Sherwood Forest Plantation from a Cirrus SR20 at ~1,800′ AGL
In one of history’s interesting coincidences, the ninth and tenth Presidents (William Henry Harrison and John Tyler) were both born in Charles City County, Virginia. Harrison was born in 1773 at Berkeley Plantation while Tyler was born seventeen years later just a few miles to the east at Greenway Plantation. But that is just one of many coincidences involving these two former presidents.
Their more significant connection, of course, was that despite their paths rarely intersecting during their lives Tyler found himself Harrison’s vice presidential running mate in 1840, and later became president due to Harrison’s death just one month into his term.
But their cosmic synchronicity has further to run. In 1842 then-President John Tyler purchased an estate known as Walnut Grove located a few miles from his birthplace. He renamed it Sherwood Forest Plantation, allegedly in reference to his being outlawed by the Whig Party during his presidency. Any guesses as to who once owned the property? Yes…William Henry Harrison.

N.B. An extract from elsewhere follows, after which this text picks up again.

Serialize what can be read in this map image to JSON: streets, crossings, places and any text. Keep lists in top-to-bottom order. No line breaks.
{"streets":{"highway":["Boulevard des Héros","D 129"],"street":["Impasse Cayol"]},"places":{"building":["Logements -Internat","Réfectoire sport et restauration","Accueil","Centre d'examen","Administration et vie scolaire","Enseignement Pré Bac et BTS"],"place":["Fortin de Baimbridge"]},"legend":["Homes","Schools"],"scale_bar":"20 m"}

As a result, this estate holds the distinction of being the only private US residence to have been owned by two unrelated presidents. Harrison inherited the property in 1790 and owned it for three years, but never occupied the residence (he was soon to join the army and move west). Harrison sold the estate and it was later purchased by Tyler who made it his full time residence from the time he left the White House until his death in 1862. Since that time it has been continuously owned by Tyler’s descendants.

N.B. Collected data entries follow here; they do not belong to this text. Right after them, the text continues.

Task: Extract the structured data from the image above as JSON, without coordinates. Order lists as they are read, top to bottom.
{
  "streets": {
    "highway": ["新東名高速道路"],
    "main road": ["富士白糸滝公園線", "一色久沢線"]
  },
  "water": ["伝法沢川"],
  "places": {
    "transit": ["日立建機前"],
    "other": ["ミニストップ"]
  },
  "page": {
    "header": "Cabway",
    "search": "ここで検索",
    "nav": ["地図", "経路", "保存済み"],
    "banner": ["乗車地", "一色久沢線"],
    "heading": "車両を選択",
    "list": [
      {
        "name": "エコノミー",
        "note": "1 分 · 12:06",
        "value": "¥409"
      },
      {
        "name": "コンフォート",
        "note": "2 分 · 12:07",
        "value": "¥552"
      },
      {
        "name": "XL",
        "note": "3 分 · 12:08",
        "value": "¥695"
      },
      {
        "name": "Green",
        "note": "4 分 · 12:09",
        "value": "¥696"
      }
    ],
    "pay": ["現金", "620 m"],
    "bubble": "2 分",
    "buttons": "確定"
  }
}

Tyler’s “retirement house” has the additional distinction of being the longest frame dwelling in America, at just about three-hundred feet in length. If nothing else is clear from the photo, it is quite obvious this is no small home (it is not difficult to find from the air).

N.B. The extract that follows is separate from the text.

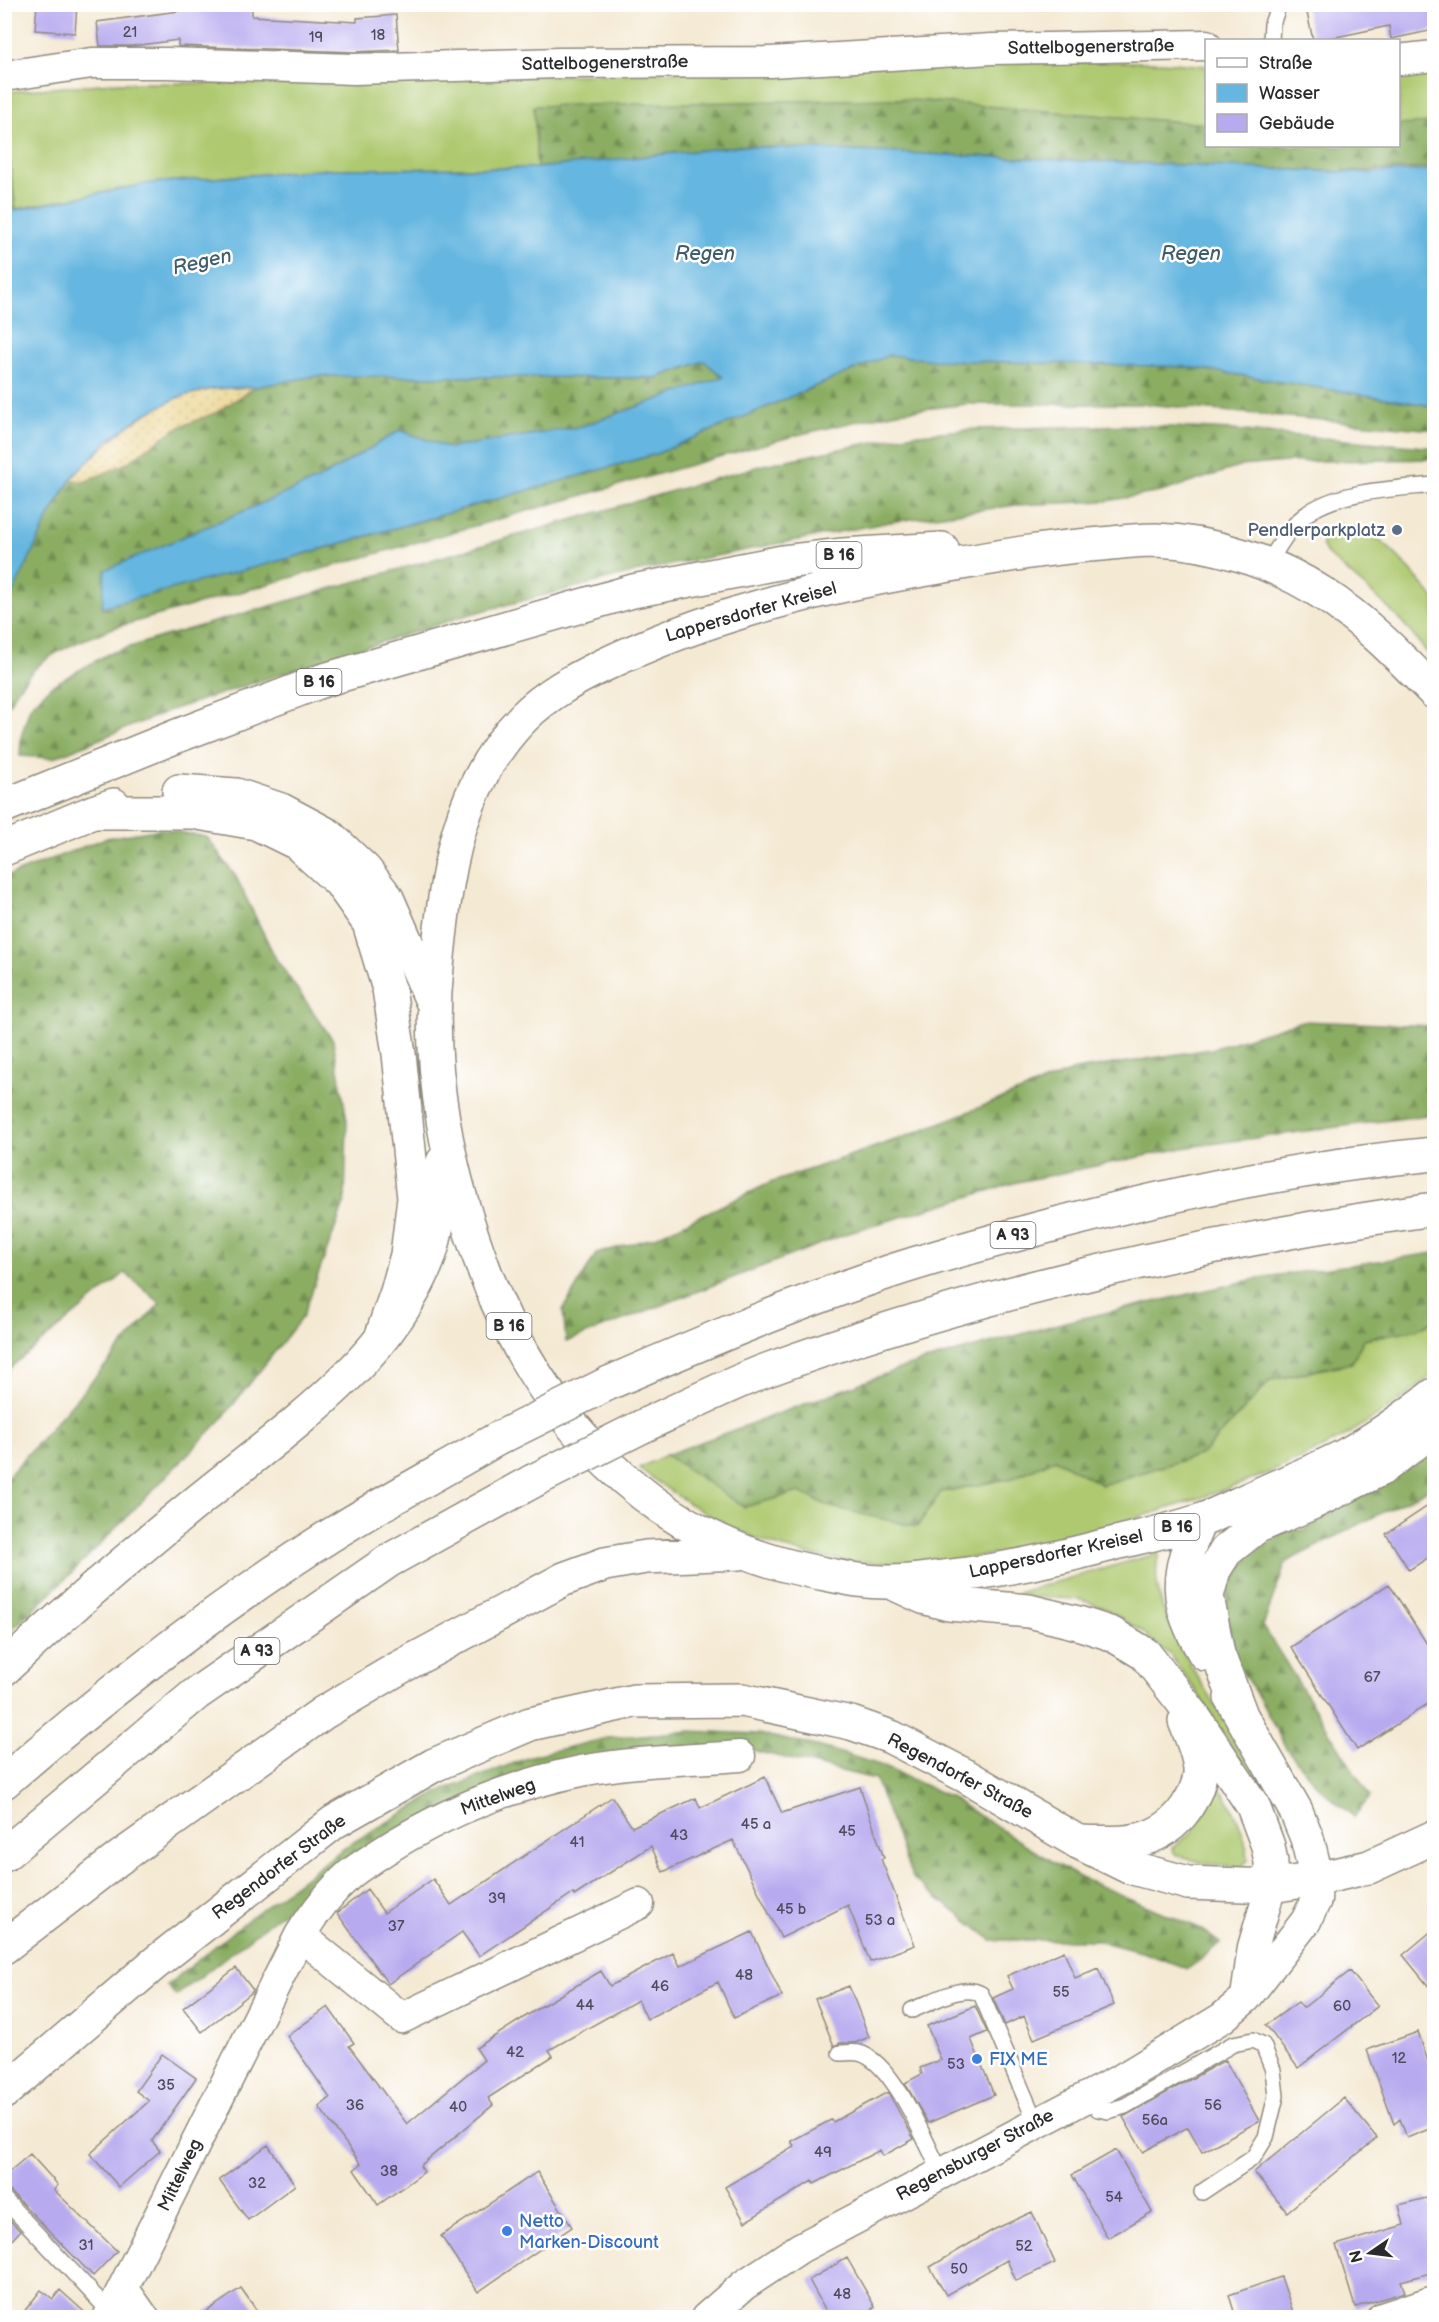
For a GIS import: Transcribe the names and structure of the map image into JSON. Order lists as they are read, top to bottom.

Because fate provided so little distance between these historical landmarks, I flew over both Harrison’s and Tyler’s estates on the same flight earlier this month. Flying from one to the other took all of three minutes, and they are just minutes from the Richmond International Airport, under the approach to runway 34.
Over half of our presidents never had the chance to enjoy the world as viewed from above. Not until Teddy Roosevelt left office and enjoyed a short flight in St. Louis did a chief executive (retired or active) fly in an aircraft. But for those precious moments when my cellphone is turned off and I’m enjoying the physics of flight, history feels truly timeless.